Desigualdad económica
Sus defensores indican que Fujimori estabilizó la economía y redujo la hiperinflación, y lo hizo, pero a un alto costo social. La pobreza extrema y la desigualdad persistieron (incluso se puede decir que aumentaron), y las condiciones de vida para los sectores menos favorecidos de la sociedad se mantuvieron igual.
Alienación y desesperanza
El campesino escucha, espera, y ya no espera nada. Lo que antes era frustración ha dado paso a indiferencia. El Congreso fujimorista fue una maquinaria que solo sirvió para que unos pocos sigan en el poder, beneficiándose de leyes a medida, de tratos opacos y de lobbies que ni siquiera se molestan en disimular. Para el campesino, fue un teatro del absurdo: mientras ellos discutían si sus sueldos les alcanzaban para pagar sus lujos, el campesino siguió sobreviviendo día tras día, con lo justo, y a veces con menos que eso. Porque la alienación no sólo es económica, como todos piensan, también es política y social.
Paternalismo populista
Lo más trágico no es el descaro, sino la resignación. ¿Cómo llegamos a un punto donde la corrupción, las matanzas y las injusticias son parte de la cotidianidad? Pese a los crímenes que cometió el régimen fujimorista, aún hay quienes en el campo lo defienden. Se aferran a los recuerdos de las ollas comunes, de los regalos populistas, de esa imagen paternalista de un «Chino» que, con una sonrisa, les daba la mano mientras con la otra robaba el futuro de una nación. Se quedaron en esa ilusión, en esa añoranza, y no ven, o no quieren ver, lo que se esconde detrás de esos gestos calculados.
Si algo nos ha enseñado esta tierra es que, por más dura que sea la realidad, siempre hay espacio para la resistencia.
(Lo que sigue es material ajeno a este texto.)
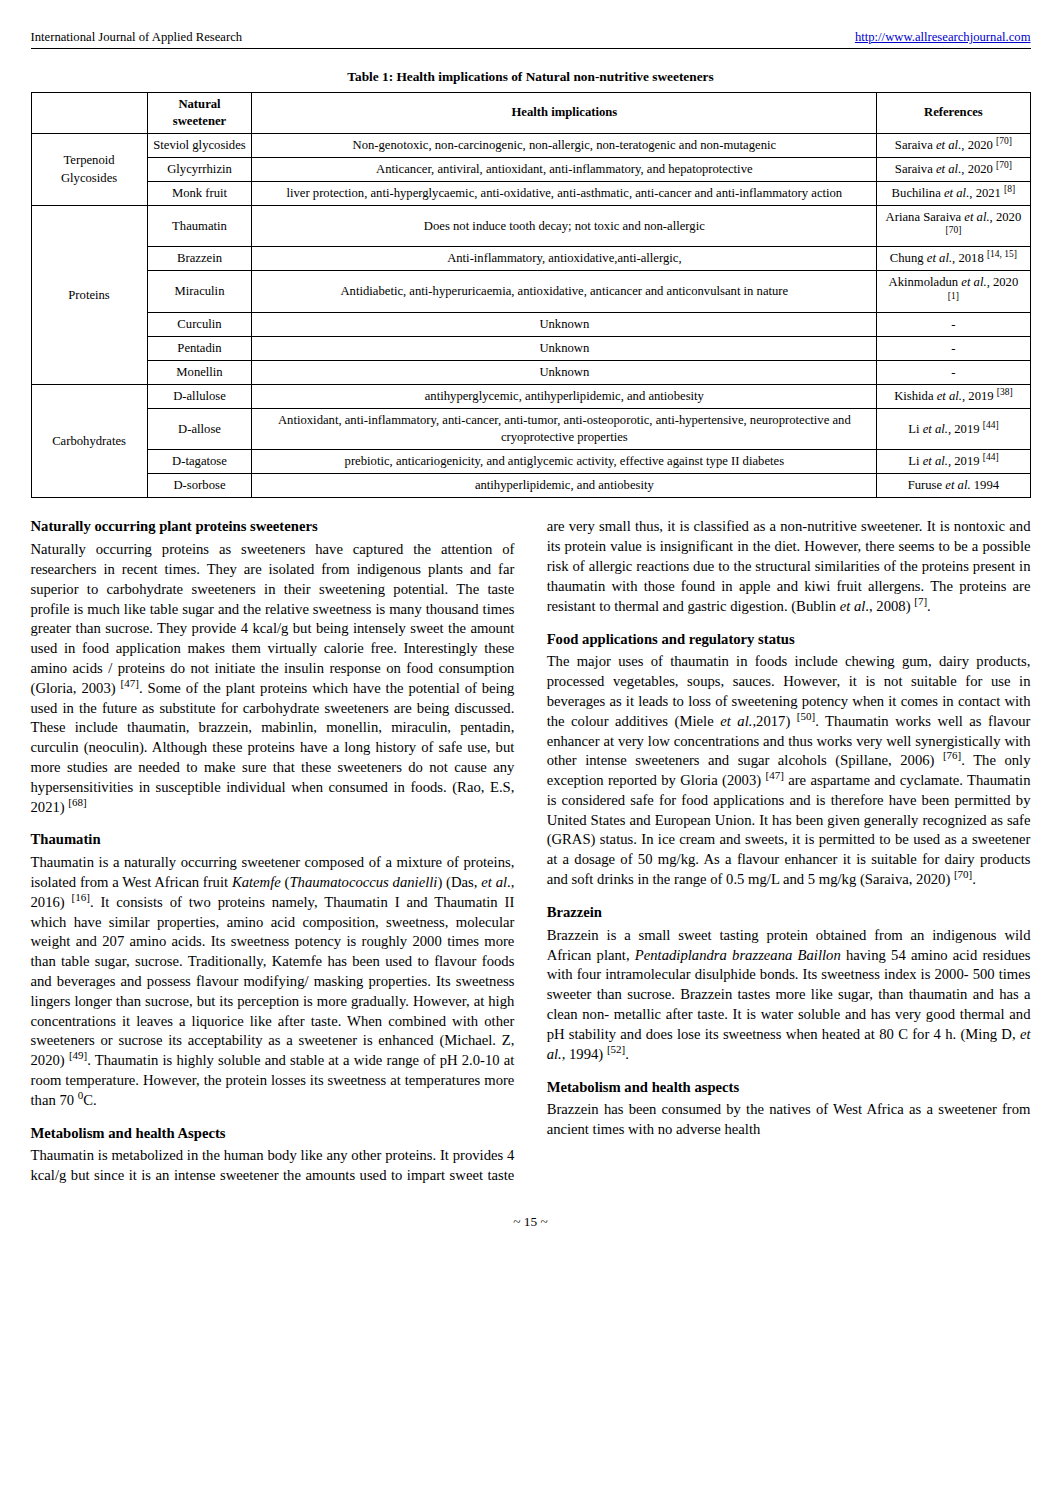International Journal of Applied Research http://www.allresearchjournal.com
Table 1: Health implications of Natural non-nutritive sweeteners
| | Natural sweetener | Health implications | References |
| --- | --- | --- | --- |
| Terpenoid Glycosides | Steviol glycosides | Non-genotoxic, non-carcinogenic, non-allergic, non-teratogenic and non-mutagenic | Saraiva et al. , 2020 [70] |
| Glycyrrhizin | Anticancer, antiviral, antioxidant, anti-inflammatory, and hepatoprotective | Saraiva et al. , 2020 [70] |
| Monk fruit | liver protection, anti-hyperglycaemic, anti-oxidative, anti-asthmatic, anti-cancer and anti-inflammatory action | Buchilina et al. , 2021 [8] |
| Proteins | Thaumatin | Does not induce tooth decay; not toxic and non-allergic | Ariana Saraiva et al. , 2020 [70] |
| Brazzein | Anti-inflammatory, antioxidative,anti-allergic, | Chung et al. , 2018 [14, 15] |
| Miraculin | Antidiabetic, anti-hyperuricaemia, antioxidative, anticancer and anticonvulsant in nature | Akinmoladun et al. , 2020 [1] |
| Curculin | Unknown | - |
| Pentadin | Unknown | - |
| Monellin | Unknown | - |
| Carbohydrates | D-allulose | antihyperglycemic, antihyperlipidemic, and antiobesity | Kishida et al. , 2019 [38] |
| D-allose | Antioxidant, anti-inflammatory, anti-cancer, anti-tumor, anti-osteoporotic, anti-hypertensive, neuroprotective and cryoprotective properties | Li et al. , 2019 [44] |
| D-tagatose | prebiotic, anticariogenicity, and antiglycemic activity, effective against type II diabetes | Li et al. , 2019 [44] |
| D-sorbose | antihyperlipidemic, and antiobesity | Furuse et al. 1994 |
Naturally occurring plant proteins sweeteners
Naturally occurring proteins as sweeteners have captured the attention of researchers in recent times. They are isolated from indigenous plants and far superior to carbohydrate sweeteners in their sweetening potential. The taste profile is much like table sugar and the relative sweetness is many thousand times greater than sucrose. They provide 4 kcal/g but being intensely sweet the amount used in food application makes them virtually calorie free. Interestingly these amino acids / proteins do not initiate the insulin response on food consumption (Gloria, 2003) [47]. Some of the plant proteins which have the potential of being used in the future as substitute for carbohydrate sweeteners are being discussed. These include thaumatin, brazzein, mabinlin, monellin, miraculin, pentadin, curculin (neoculin). Although these proteins have a long history of safe use, but more studies are needed to make sure that these sweeteners do not cause any hypersensitivities in susceptible individual when consumed in foods. (Rao, E.S, 2021) [68]
Thaumatin
Thaumatin is a naturally occurring sweetener composed of a mixture of proteins, isolated from a West African fruit Katemfe (Thaumatococcus danielli) (Das, et al., 2016) [16]. It consists of two proteins namely, Thaumatin I and Thaumatin II which have similar properties, amino acid composition, sweetness, molecular weight and 207 amino acids. Its sweetness potency is roughly 2000 times more than table sugar, sucrose. Traditionally, Katemfe has been used to flavour foods and beverages and possess flavour modifying/ masking properties. Its sweetness lingers longer than sucrose, but its perception is more gradually. However, at high concentrations it leaves a liquorice like after taste. When combined with other sweeteners or sucrose its acceptability as a sweetener is enhanced (Michael. Z, 2020) [49]. Thaumatin is highly soluble and stable at a wide range of pH 2.0-10 at room temperature. However, the protein losses its sweetness at temperatures more than 70 0C.
Metabolism and health Aspects
Thaumatin is metabolized in the human body like any other proteins. It provides 4 kcal/g but since it is an intense sweetener the amounts used to impart sweet taste are very small thus, it is classified as a non-nutritive sweetener. It is nontoxic and its protein value is insignificant in the diet. However, there seems to be a possible risk of allergic reactions due to the structural similarities of the proteins present in thaumatin with those found in apple and kiwi fruit allergens. The proteins are resistant to thermal and gastric digestion. (Bublin et al., 2008) [7].
Food applications and regulatory status
The major uses of thaumatin in foods include chewing gum, dairy products, processed vegetables, soups, sauces. However, it is not suitable for use in beverages as it leads to loss of sweetening potency when it comes in contact with the colour additives (Miele et al.,2017) [50]. Thaumatin works well as flavour enhancer at very low concentrations and thus works very well synergistically with other intense sweeteners and sugar alcohols (Spillane, 2006) [76]. The only exception reported by Gloria (2003) [47] are aspartame and cyclamate. Thaumatin is considered safe for food applications and is therefore have been permitted by United States and European Union. It has been given generally recognized as safe (GRAS) status. In ice cream and sweets, it is permitted to be used as a sweetener at a dosage of 50 mg/kg. As a flavour enhancer it is suitable for dairy products and soft drinks in the range of 0.5 mg/L and 5 mg/kg (Saraiva, 2020) [70].
Brazzein
Brazzein is a small sweet tasting protein obtained from an indigenous wild African plant, Pentadiplandra brazzeana Baillon having 54 amino acid residues with four intramolecular disulphide bonds. Its sweetness index is 2000- 500 times sweeter than sucrose. Brazzein tastes more like sugar, than thaumatin and has a clean non- metallic after taste. It is water soluble and has very good thermal and pH stability and does lose its sweetness when heated at 80 C for 4 h. (Ming D, et al., 1994) [52].
Metabolism and health aspects
Brazzein has been consumed by the natives of West Africa as a sweetener from ancient times with no adverse health
~ 15 ~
Nos toca organizarnos, prepararnos y reclamar lo que nos pertenece. Porque si seguimos callados, si seguimos esperando que algo cambie desde el Congreso o el Gobierno, solo estaremos alimentando un ciclo que parece no tener fin. Porque, como dijo Marx en el Manifiesto Comunista «El gobierno del Estado moderno no es más que una junta que administra los negocios comunes de toda la clase burguesa».